Describing the approximately 90-minute meeting between the European Commission's president and May as "robust but constructive," Schinas said the EU and Britain have already "made significant concessions to get a deal."

May and Juncker are due to meet again before the end of the month.

May, left, met with European Commission head Jean-Claude Juncker in Brussels on Thursday. His spokesperson said he told May the EU would not reopen the Brexit agreement. (Yves Herman/Reuters)

European Parliament President Antonio Tajani, who also met with May on Thursday, warned that the EU and Britain are on the verge of an "economic and human catastrophe" if they fail to finalize the Brexit agreement.

"We are very concerned.... This is the reality of a no-deal Brexit," he said

Tajani, whose European Parliament, like the U.K. Parliament, must endorse any deal by March 29, says that lawmakers do not want to renegotiate the legally binding divorce agreement.

But he says that they "are open to be more ambitious on our future relations, including looking at the Irish situation again if the U.K.'s red lines change."

Top EU Brexit lawmaker Guy Verhofstadt is proposing to make a separate Brexit political declaration on future EU-U.K. ties "more binding, more precise."

'Special place in hell'

May will also meet with European Council President Donald Tusk. With the gap between both sides already yawning, Tusk exacerbated the frosty climate on Wednesday by wondering aloud what "special place in hell" might be reserved for those who had no idea of how to deliver Brexit.

Highlighting the sensitivities, a public welcome appearance on camera between May and Tusk was suddenly cancelled, hours before the encounter.

U.K. officials said May's primary concern was not to be "trapped" into a controversial backstop system to avoid lengthy checks on the Irish border which could see Britain linked to the EU in a customs union for an indefinite time.

May will still be looking for changes in the 585-page legally binding withdrawal agreement, something which the 27 other EU leaders continue to vehemently oppose.

May insists that "alternative arrangements" can be found, but EU officials have been waiting for weeks for London to spell out what they are.

Irish Prime Minister Leo Varadkar said Wednesday that a majority in favour of those arrangements probably "only exists because alternative arrangements can mean what you want them to mean."

"Perhaps it's for those who have created these problems to be a bit creative now," he added.

Corbyn calls for customs union

In London, there was some momentum from the Opposition, as the leader of the Labour Party wrote to May spelling out what he wants in exchange for backing the government's Brexit plan.

In the letter, Jeremy Corbyn again demanded permanent British membership in a customs union, which May has repeatedly ruled out.

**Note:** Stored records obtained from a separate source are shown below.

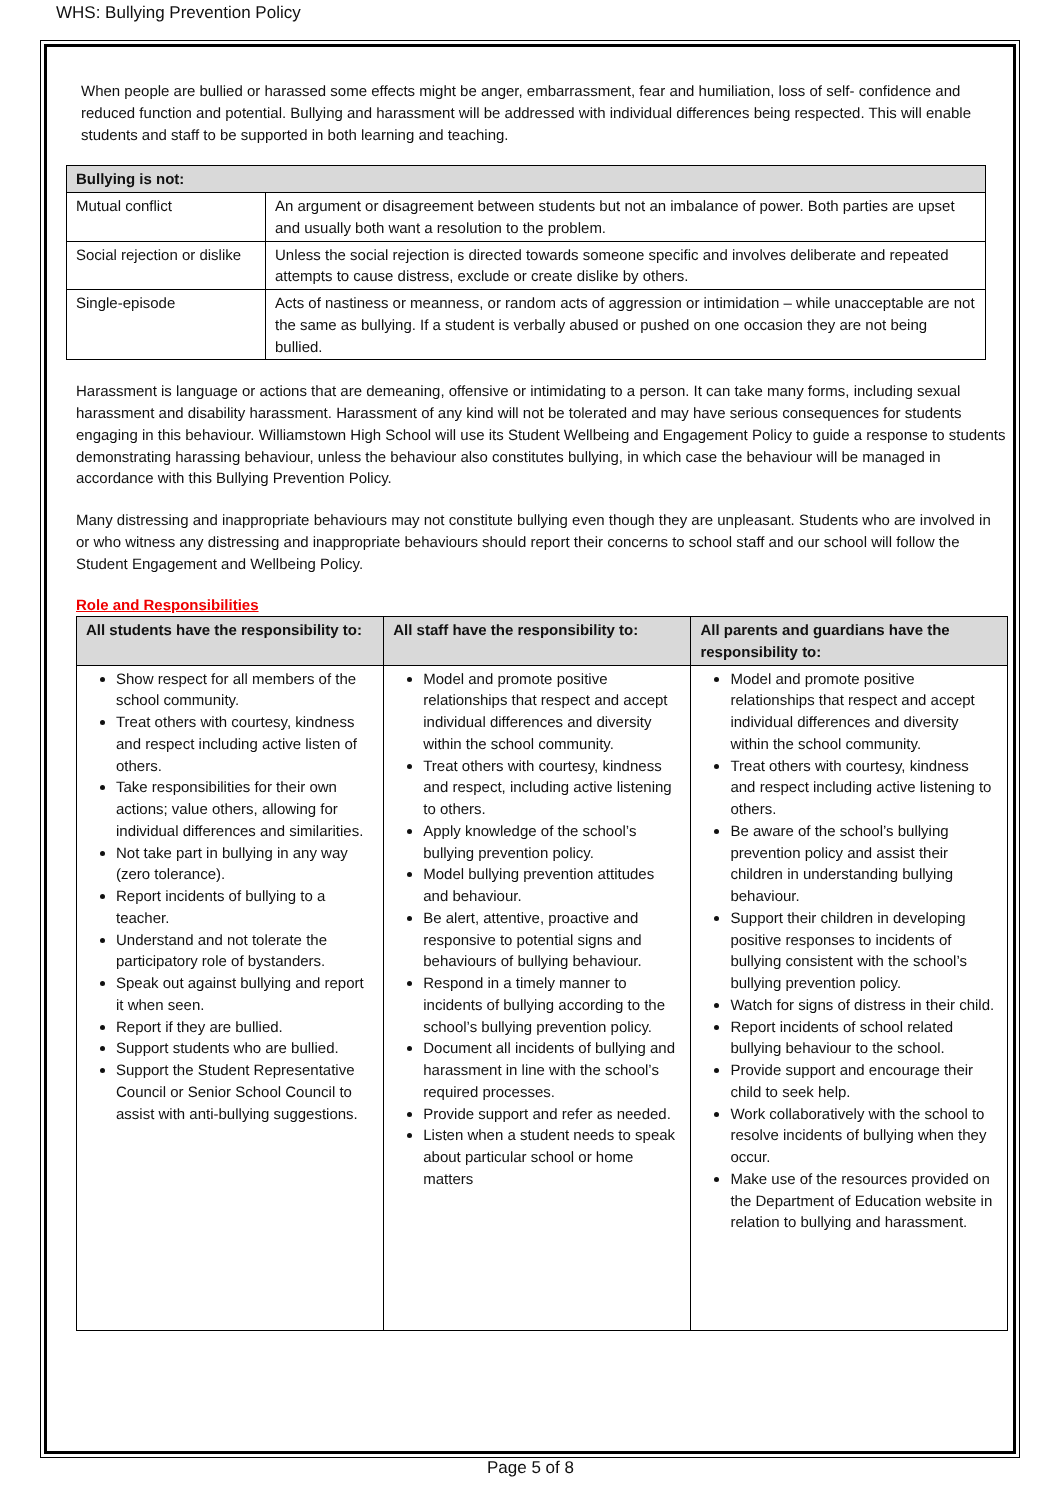WHS: Bullying Prevention Policy
When people are bullied or harassed some effects might be anger, embarrassment, fear and humiliation, loss of self- confidence and reduced function and potential. Bullying and harassment will be addressed with individual differences being respected. This will enable students and staff to be supported in both learning and teaching.
| Bullying is not: | |
| --- | --- |
| Mutual conflict | An argument or disagreement between students but not an imbalance of power. Both parties are upset and usually both want a resolution to the problem. |
| Social rejection or dislike | Unless the social rejection is directed towards someone specific and involves deliberate and repeated attempts to cause distress, exclude or create dislike by others. |
| Single-episode | Acts of nastiness or meanness, or random acts of aggression or intimidation – while unacceptable are not the same as bullying. If a student is verbally abused or pushed on one occasion they are not being bullied. |
Harassment is language or actions that are demeaning, offensive or intimidating to a person. It can take many forms, including sexual harassment and disability harassment. Harassment of any kind will not be tolerated and may have serious consequences for students engaging in this behaviour. Williamstown High School will use its Student Wellbeing and Engagement Policy to guide a response to students demonstrating harassing behaviour, unless the behaviour also constitutes bullying, in which case the behaviour will be managed in accordance with this Bullying Prevention Policy.
Many distressing and inappropriate behaviours may not constitute bullying even though they are unpleasant. Students who are involved in or who witness any distressing and inappropriate behaviours should report their concerns to school staff and our school will follow the Student Engagement and Wellbeing Policy.
Role and Responsibilities
| All students have the responsibility to: | All staff have the responsibility to: | All parents and guardians have the responsibility to: |
| --- | --- | --- |
| Show respect for all members of the school community. Treat others with courtesy, kindness and respect including active listen of others. Take responsibilities for their own actions; value others, allowing for individual differences and similarities. Not take part in bullying in any way (zero tolerance). Report incidents of bullying to a teacher. Understand and not tolerate the participatory role of bystanders. Speak out against bullying and report it when seen. Report if they are bullied. Support students who are bullied. Support the Student Representative Council or Senior School Council to assist with anti-bullying suggestions. | Model and promote positive relationships that respect and accept individual differences and diversity within the school community. Treat others with courtesy, kindness and respect, including active listening to others. Apply knowledge of the school’s bullying prevention policy. Model bullying prevention attitudes and behaviour. Be alert, attentive, proactive and responsive to potential signs and behaviours of bullying behaviour. Respond in a timely manner to incidents of bullying according to the school’s bullying prevention policy. Document all incidents of bullying and harassment in line with the school’s required processes. Provide support and refer as needed. Listen when a student needs to speak about particular school or home matters | Model and promote positive relationships that respect and accept individual differences and diversity within the school community. Treat others with courtesy, kindness and respect including active listening to others. Be aware of the school’s bullying prevention policy and assist their children in understanding bullying behaviour. Support their children in developing positive responses to incidents of bullying consistent with the school’s bullying prevention policy. Watch for signs of distress in their child. Report incidents of school related bullying behaviour to the school. Provide support and encourage their child to seek help. Work collaboratively with the school to resolve incidents of bullying when they occur. Make use of the resources provided on the Department of Education website in relation to bullying and harassment. |
Page 5 of 8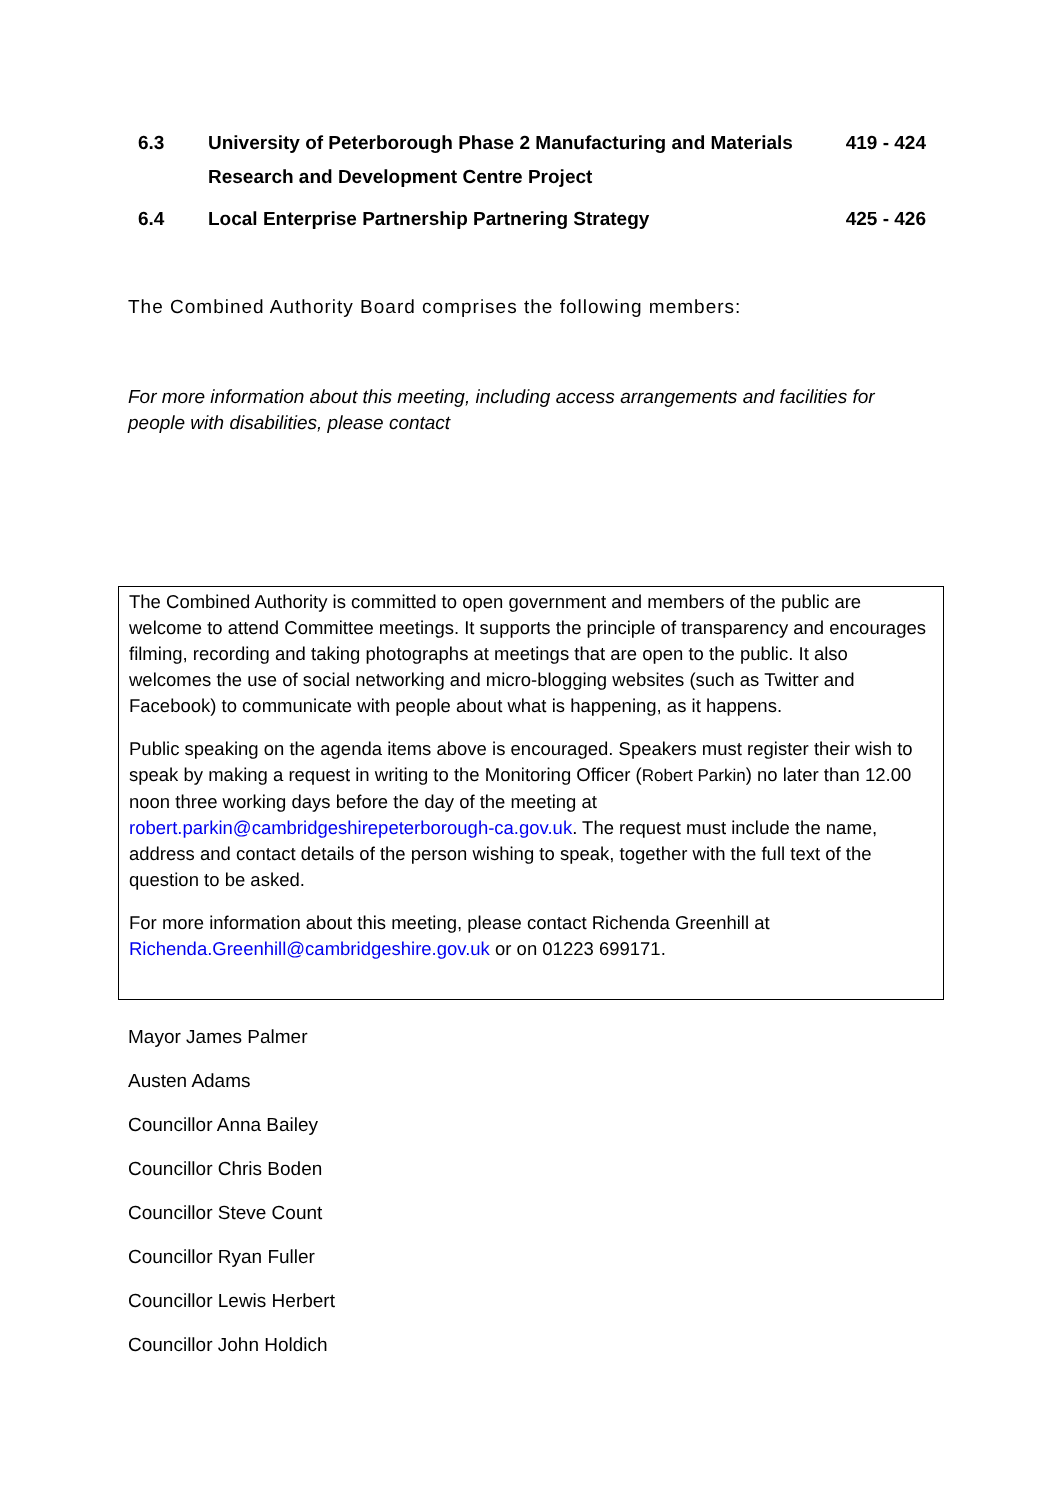| 6.3 | University of Peterborough Phase 2 Manufacturing and Materials Research and Development Centre Project | 419 - 424 |
| 6.4 | Local Enterprise Partnership Partnering Strategy | 425 - 426 |
The Combined Authority Board comprises the following members:
For more information about this meeting, including access arrangements and facilities for people with disabilities, please contact
The Combined Authority is committed to open government and members of the public are welcome to attend Committee meetings. It supports the principle of transparency and encourages filming, recording and taking photographs at meetings that are open to the public. It also welcomes the use of social networking and micro-blogging websites (such as Twitter and Facebook) to communicate with people about what is happening, as it happens.
Public speaking on the agenda items above is encouraged. Speakers must register their wish to speak by making a request in writing to the Monitoring Officer (Robert Parkin) no later than 12.00 noon three working days before the day of the meeting at robert.parkin@cambridgeshirepeterborough-ca.gov.uk. The request must include the name, address and contact details of the person wishing to speak, together with the full text of the question to be asked.
For more information about this meeting, please contact Richenda Greenhill at Richenda.Greenhill@cambridgeshire.gov.uk or on 01223 699171.
Mayor James Palmer
Austen Adams
Councillor Anna Bailey
Councillor Chris Boden
Councillor Steve Count
Councillor Ryan Fuller
Councillor Lewis Herbert
Councillor John Holdich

Corbyn told the prime minister she won't win his backing solely by winning concessions from the EU on the contentious Irish border issue.

The Labour leader said he is seeking "alignment with the union customs code, a common external tariff and an agreement on commercial policy that includes a U.K. say on future EU trade deals."

Corbyn's position is disappointing some Labour Party legislators, who had hoped he would back calls for a second referendum on the Brexit process.